What structure is implied by a reward function?
Additive/Markovian: while a utility function might be over an entire universe-history, reward is often additive over time steps. This is a strong constraint which I don’t always expect to be true, but i think that among the goals with this structure, a greater proportion of them have power-seeking incentives.
Observation-based: while a utility function might be over an entire universe-history, the atom of the reward function is the observation. Perhaps the observation is an input to update a world model, over which we have tried to define a reward function. I think that most ways of doing this lead to power-seeking incentives.
Agent-centric: reward functions are defined with respect to what the agent can observe. Therefore, in partially observable environments, there is naturally a greater emphasis on the agent’s vantage point in the environment.
My theorems apply to the finite, fully observable, Markovian situation.[1] We might not end up using reward functions for more impressive tasks – we might express preferences over incomplete trajectories, for example. The “specify a reward function over the agent’s world model” approach may or may not lead to good subhuman performance in complicated tasks like cleaning warehouses. Imagine specifying a reward function over pure observations for that task – the agent would probably just get stuck looking at a wall in a particularly high-scoring way.
•••
Explore the material
**A)** According to the passage on reward function structure, to what situation do the author's theorems apply?
**B)** Extend the passage on reward function structure, picking up right after its final sentence.
The lines after the passage on reward function structure come from an unrelated source.

Recorded data
•••
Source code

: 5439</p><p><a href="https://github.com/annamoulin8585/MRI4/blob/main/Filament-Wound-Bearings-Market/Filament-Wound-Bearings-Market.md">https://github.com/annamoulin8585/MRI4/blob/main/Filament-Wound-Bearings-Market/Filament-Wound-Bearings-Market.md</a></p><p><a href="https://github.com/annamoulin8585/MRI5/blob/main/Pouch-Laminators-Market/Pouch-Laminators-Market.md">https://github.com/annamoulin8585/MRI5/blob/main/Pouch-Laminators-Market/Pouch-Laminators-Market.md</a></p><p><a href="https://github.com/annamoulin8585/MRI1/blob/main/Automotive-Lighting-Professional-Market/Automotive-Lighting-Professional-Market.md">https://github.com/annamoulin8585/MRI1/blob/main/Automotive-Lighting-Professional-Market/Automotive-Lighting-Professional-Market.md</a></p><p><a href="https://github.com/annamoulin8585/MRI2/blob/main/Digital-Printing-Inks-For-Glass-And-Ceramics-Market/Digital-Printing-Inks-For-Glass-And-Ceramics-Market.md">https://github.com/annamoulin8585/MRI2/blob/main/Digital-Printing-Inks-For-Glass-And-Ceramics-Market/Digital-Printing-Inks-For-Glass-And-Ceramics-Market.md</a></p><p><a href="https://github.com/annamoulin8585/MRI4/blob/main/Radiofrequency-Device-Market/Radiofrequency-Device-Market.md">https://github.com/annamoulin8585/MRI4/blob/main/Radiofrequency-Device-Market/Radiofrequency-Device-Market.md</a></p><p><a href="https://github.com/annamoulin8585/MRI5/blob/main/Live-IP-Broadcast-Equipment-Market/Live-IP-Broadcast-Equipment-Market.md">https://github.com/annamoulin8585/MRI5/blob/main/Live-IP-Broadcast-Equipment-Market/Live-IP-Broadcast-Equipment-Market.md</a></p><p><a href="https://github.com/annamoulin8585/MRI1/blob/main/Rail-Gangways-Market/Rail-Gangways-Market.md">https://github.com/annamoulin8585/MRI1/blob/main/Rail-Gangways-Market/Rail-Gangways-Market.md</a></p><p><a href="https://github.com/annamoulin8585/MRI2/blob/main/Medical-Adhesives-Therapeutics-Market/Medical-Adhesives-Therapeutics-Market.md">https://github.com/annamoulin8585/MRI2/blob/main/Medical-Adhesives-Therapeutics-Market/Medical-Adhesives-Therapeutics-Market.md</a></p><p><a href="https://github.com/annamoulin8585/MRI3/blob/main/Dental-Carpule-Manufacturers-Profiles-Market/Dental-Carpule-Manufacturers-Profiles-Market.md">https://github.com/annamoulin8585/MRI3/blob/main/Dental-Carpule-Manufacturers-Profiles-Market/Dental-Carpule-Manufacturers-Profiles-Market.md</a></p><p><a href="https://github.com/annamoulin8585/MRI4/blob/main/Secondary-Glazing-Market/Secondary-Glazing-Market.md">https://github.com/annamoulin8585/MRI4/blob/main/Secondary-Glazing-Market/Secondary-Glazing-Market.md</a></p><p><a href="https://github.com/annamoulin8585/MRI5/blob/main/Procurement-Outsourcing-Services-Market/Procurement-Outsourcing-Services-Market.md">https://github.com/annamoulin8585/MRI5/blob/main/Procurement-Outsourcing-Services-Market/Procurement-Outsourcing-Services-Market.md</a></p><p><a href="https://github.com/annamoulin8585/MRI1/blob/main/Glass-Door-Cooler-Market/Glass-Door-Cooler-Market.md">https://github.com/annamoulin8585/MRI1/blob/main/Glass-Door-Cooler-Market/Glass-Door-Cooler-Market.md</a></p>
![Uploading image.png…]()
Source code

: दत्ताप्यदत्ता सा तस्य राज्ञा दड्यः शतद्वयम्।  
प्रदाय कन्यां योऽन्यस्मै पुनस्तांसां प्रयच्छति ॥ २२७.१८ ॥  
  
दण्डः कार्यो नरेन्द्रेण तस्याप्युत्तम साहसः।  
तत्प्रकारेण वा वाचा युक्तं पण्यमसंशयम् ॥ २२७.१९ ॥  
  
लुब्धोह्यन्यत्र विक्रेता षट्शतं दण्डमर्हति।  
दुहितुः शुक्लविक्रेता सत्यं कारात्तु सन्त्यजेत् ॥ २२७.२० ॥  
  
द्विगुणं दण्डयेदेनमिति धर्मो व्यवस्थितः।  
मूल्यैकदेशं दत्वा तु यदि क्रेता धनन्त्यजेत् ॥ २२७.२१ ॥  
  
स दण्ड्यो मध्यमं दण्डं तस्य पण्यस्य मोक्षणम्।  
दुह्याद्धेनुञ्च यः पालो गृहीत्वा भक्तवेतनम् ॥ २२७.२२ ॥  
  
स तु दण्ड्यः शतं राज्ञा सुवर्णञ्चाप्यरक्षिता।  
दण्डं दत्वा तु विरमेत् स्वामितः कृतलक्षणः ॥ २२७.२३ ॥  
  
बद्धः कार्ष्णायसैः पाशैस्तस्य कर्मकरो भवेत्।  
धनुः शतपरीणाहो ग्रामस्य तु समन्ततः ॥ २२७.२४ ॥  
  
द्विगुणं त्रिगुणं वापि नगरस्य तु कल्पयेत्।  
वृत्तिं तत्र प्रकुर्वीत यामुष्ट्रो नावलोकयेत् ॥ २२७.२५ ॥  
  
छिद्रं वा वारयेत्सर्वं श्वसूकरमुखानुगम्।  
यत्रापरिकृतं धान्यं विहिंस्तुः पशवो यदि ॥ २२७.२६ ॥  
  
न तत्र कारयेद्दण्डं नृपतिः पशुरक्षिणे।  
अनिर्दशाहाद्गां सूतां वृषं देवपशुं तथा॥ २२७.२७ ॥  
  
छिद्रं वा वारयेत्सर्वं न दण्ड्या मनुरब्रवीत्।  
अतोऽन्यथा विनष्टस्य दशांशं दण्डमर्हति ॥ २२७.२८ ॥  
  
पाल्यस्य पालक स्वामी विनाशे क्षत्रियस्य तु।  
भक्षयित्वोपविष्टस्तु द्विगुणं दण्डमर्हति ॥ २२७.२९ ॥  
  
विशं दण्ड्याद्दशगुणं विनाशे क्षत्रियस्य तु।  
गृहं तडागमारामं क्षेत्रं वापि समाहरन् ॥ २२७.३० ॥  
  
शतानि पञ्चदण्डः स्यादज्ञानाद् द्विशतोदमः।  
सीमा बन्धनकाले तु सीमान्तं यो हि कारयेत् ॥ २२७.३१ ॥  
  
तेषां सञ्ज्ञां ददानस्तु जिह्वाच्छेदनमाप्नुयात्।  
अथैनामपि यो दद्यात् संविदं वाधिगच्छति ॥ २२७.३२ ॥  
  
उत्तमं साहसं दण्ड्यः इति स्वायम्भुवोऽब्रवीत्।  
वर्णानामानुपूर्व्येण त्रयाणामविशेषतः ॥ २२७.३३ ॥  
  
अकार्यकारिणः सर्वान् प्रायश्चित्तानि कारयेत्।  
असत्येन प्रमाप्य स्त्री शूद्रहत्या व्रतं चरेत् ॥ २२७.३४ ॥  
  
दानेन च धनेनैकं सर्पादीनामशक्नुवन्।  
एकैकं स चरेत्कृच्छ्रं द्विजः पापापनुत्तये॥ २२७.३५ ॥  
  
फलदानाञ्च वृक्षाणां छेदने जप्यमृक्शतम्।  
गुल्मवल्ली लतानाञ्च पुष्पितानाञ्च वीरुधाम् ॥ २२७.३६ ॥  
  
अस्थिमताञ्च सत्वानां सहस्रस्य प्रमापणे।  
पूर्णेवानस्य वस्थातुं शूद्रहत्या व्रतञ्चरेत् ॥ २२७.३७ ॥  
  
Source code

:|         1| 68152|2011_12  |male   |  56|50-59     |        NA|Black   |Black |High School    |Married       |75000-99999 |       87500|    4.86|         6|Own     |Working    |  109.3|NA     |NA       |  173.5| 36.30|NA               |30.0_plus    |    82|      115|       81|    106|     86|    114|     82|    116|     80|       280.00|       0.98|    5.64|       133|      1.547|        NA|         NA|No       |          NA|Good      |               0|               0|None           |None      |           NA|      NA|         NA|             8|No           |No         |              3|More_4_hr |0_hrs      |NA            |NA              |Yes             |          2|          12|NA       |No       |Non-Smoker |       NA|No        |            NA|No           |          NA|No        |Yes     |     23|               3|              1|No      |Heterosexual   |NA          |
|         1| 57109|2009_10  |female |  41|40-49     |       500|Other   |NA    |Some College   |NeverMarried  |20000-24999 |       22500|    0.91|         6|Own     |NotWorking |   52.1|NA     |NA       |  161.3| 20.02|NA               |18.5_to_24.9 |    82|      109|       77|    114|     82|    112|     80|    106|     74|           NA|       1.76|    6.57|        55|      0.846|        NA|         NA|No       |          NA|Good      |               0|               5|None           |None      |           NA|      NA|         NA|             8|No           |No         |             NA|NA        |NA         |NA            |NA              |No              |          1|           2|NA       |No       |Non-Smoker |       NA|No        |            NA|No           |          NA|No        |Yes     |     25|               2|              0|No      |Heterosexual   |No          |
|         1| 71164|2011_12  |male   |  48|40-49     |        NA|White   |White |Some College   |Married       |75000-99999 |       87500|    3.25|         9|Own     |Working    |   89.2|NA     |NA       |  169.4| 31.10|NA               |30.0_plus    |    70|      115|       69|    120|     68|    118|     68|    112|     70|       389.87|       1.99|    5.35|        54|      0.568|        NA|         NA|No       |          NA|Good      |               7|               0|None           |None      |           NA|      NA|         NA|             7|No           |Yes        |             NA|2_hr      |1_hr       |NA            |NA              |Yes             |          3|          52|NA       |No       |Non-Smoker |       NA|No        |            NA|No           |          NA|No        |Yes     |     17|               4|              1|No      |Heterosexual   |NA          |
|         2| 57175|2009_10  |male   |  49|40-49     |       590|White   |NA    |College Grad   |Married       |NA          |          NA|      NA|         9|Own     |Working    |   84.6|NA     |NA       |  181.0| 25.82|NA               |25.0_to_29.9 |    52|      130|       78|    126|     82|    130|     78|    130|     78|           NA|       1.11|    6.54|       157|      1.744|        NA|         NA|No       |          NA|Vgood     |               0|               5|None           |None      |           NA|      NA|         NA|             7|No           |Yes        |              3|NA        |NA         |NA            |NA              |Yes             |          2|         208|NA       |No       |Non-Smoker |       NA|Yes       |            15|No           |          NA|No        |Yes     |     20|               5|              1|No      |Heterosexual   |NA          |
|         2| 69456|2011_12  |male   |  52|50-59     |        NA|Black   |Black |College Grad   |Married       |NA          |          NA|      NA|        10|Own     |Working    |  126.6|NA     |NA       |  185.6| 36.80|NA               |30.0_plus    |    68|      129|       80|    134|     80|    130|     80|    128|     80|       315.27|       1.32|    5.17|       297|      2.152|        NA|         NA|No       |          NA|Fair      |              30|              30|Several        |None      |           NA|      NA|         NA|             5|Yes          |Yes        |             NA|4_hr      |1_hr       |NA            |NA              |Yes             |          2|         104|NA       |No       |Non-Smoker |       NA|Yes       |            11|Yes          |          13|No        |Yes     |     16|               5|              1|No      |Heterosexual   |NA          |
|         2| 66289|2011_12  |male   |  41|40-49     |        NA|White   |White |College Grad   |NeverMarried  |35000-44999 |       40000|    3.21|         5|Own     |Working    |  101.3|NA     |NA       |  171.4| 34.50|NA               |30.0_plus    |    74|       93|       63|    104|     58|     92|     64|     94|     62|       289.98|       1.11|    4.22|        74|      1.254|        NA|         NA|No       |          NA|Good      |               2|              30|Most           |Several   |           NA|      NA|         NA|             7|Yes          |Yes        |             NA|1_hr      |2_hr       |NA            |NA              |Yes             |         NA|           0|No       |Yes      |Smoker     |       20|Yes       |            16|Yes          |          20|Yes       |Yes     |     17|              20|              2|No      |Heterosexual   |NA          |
•••
Task responses
**A)** The finite, fully observable, Markovian situation.

**B)**
However, for arbitrary utility functions over universe histories, the structure isn’t so simple. With utility functions over universe histories having far more degrees of freedom, arbitrary policies can be rationalized as VNM expected utility maximization. That said, with respect to a simplicity prior over computable utility functions, the power-seeking ones might have most of the measure.
A more appropriate claim might be: goal-directed behavior tends to lead to power-seeking, and that’s why goal-directed behavior tends to be bad.
However, it’s well-known that you can convert finite non-Markovian MDPs into finite Markovian MDPs.
I’ve just put up a post which serves as a broader response to the ideas underpinning this type of argument.
I think this depends a lot on how you model the agent developing. If you start off with a highly intelligent agent which has the ability to make long-term plans, but doesn’t yet have any goals, and then you train it on a random reward function—then yes, it probably will develop strong convergent instrumental goals.
On the other hand, if you start off with a randomly initialised neural network, and then train it on a random reward function, then probably it will get stuck in a local optimum pretty quickly, and never learn to even conceptualise these things called “goals”.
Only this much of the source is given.